[Stored data entries]

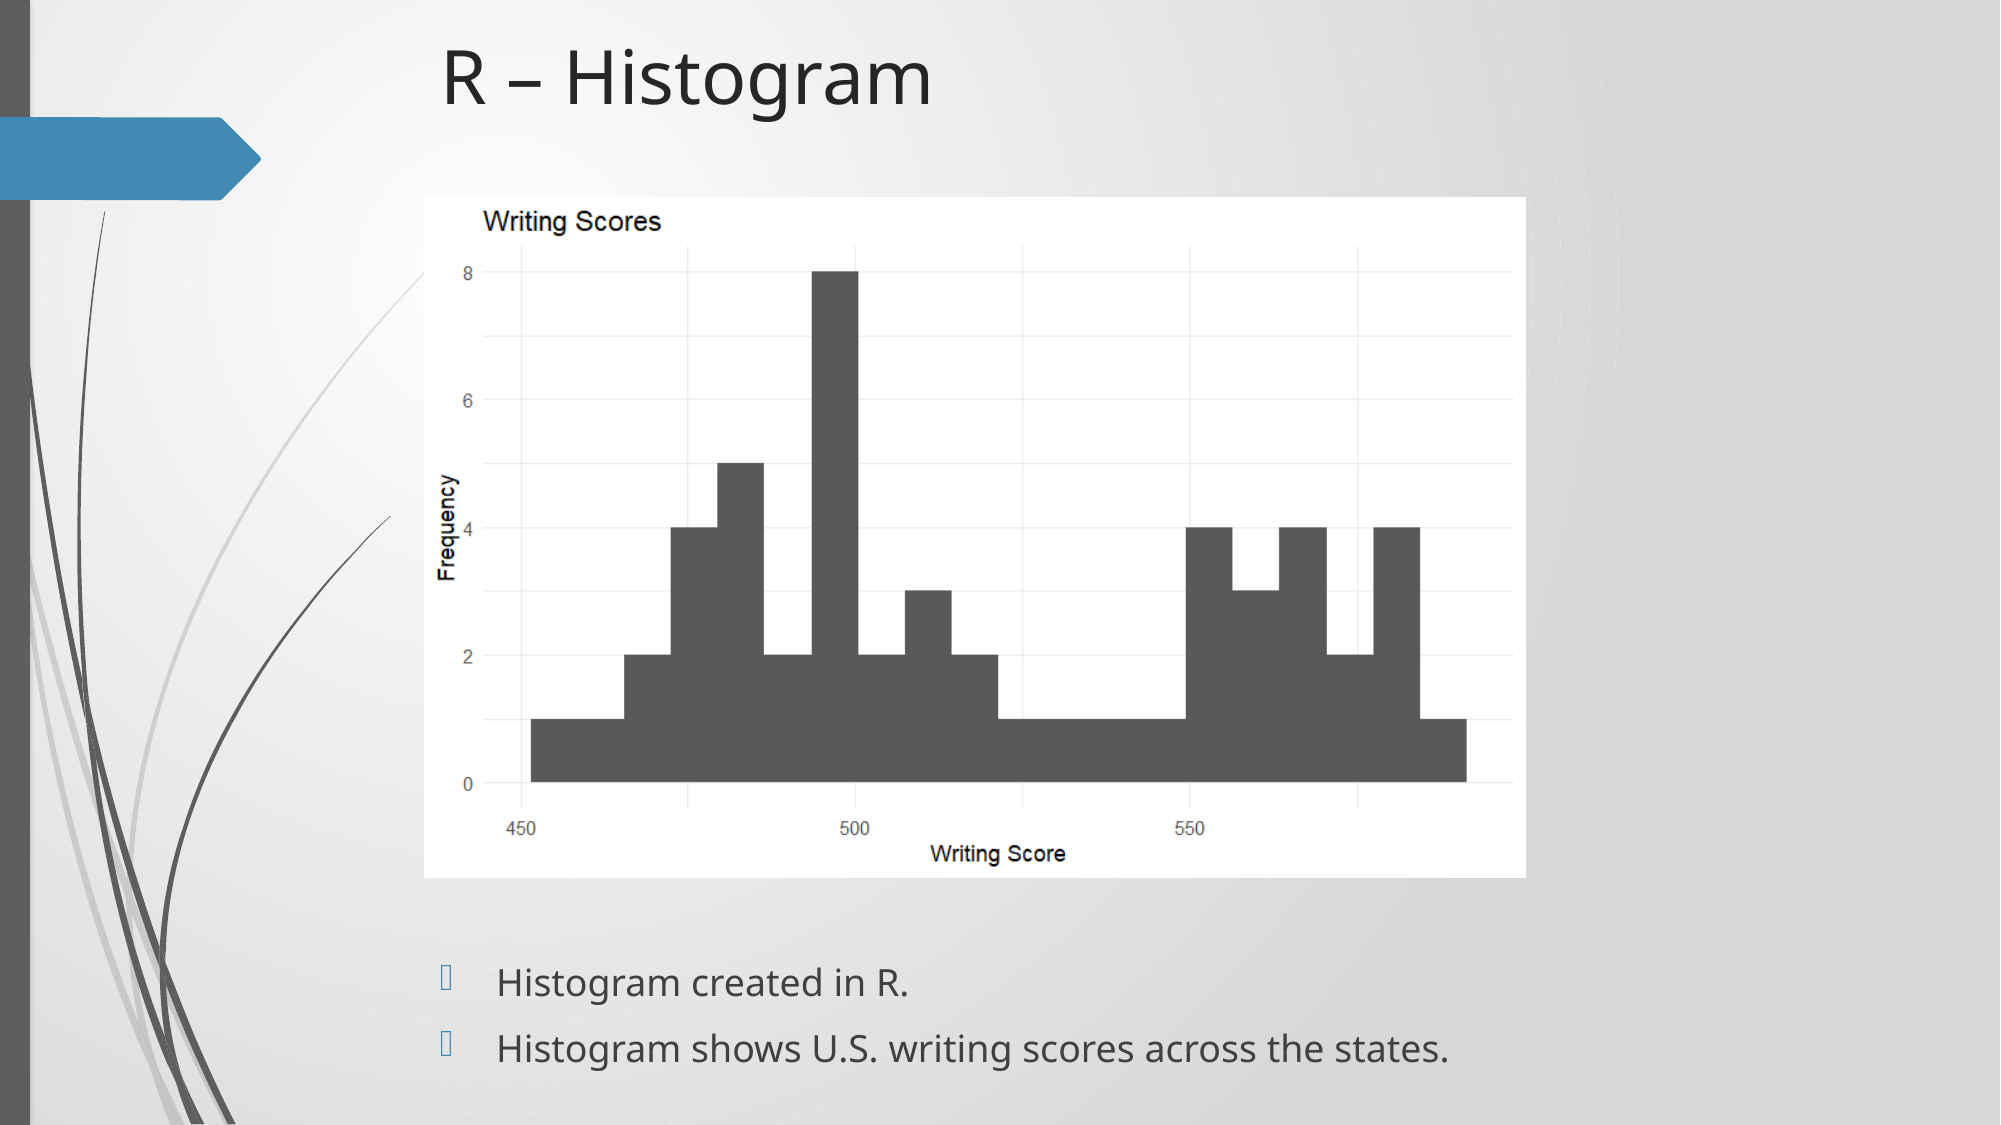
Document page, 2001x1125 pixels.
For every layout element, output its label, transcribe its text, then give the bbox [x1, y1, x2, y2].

list Histogram created in R. Histogram shows U.S. writing scores across the states. [424, 951, 1888, 1094]
picture [424, 197, 1527, 878]
title R – Histogram [425, 21, 1888, 138]
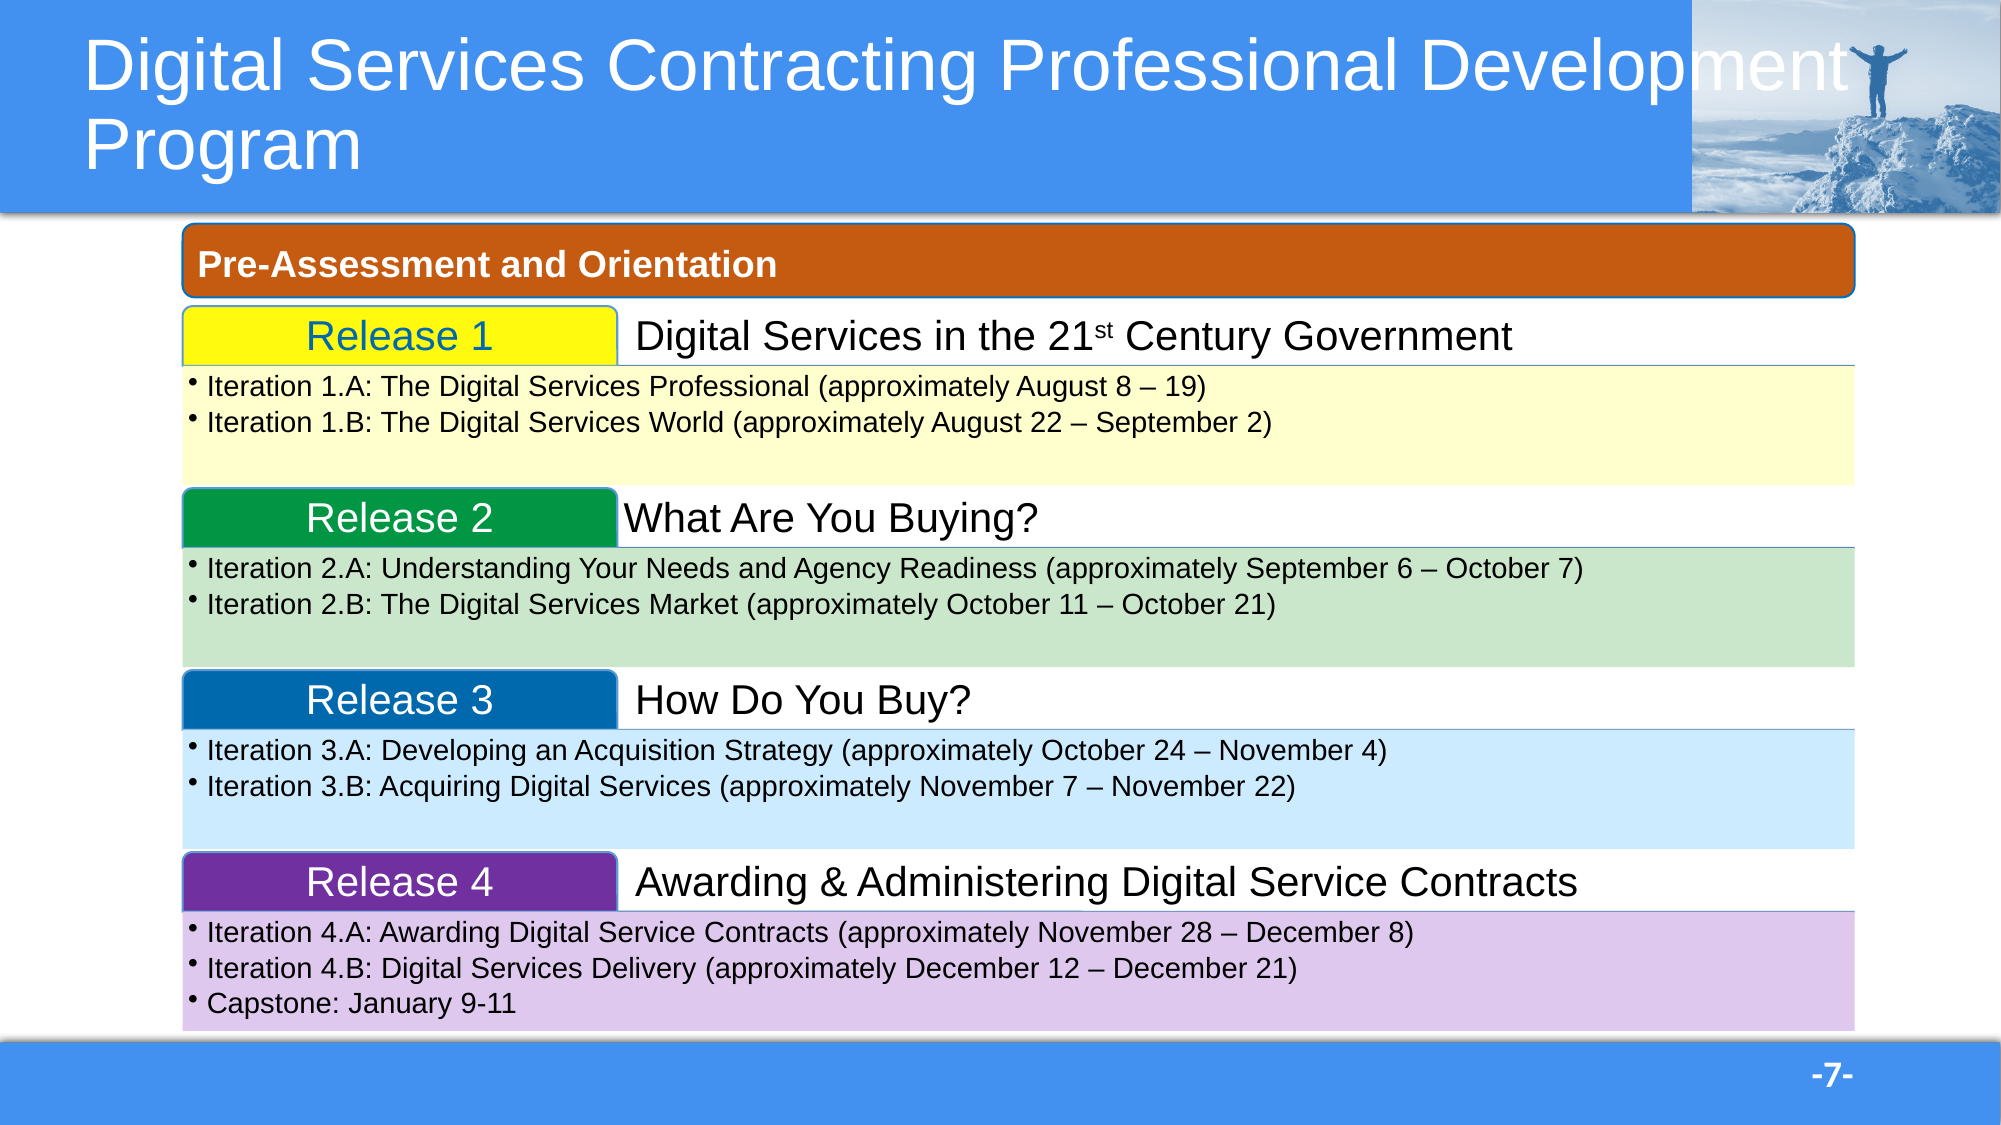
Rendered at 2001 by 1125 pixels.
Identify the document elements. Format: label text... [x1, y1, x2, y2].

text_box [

• [GOAL OF THE EXERCISE]
Only one thing is required: an exact printout of the lines from the line containing "For every layout" through the last line of the records, pictures excluded.

• [ANSWER TO THE EXERCISE]
For every layout element, output its label, transcribe its text, then give the bbox [x1, y1, x2, y2].

list Histogram created in R. Histogram shows U.S. writing scores across the states. [424, 951, 1888, 1094]
picture [424, 197, 1527, 878]
title R – Histogram [425, 21, 1888, 138]
Rendered at 2001 by 1125 pixels.
Identify the document elements. Format: label text... [x1, y1, x2, y2].

text_box [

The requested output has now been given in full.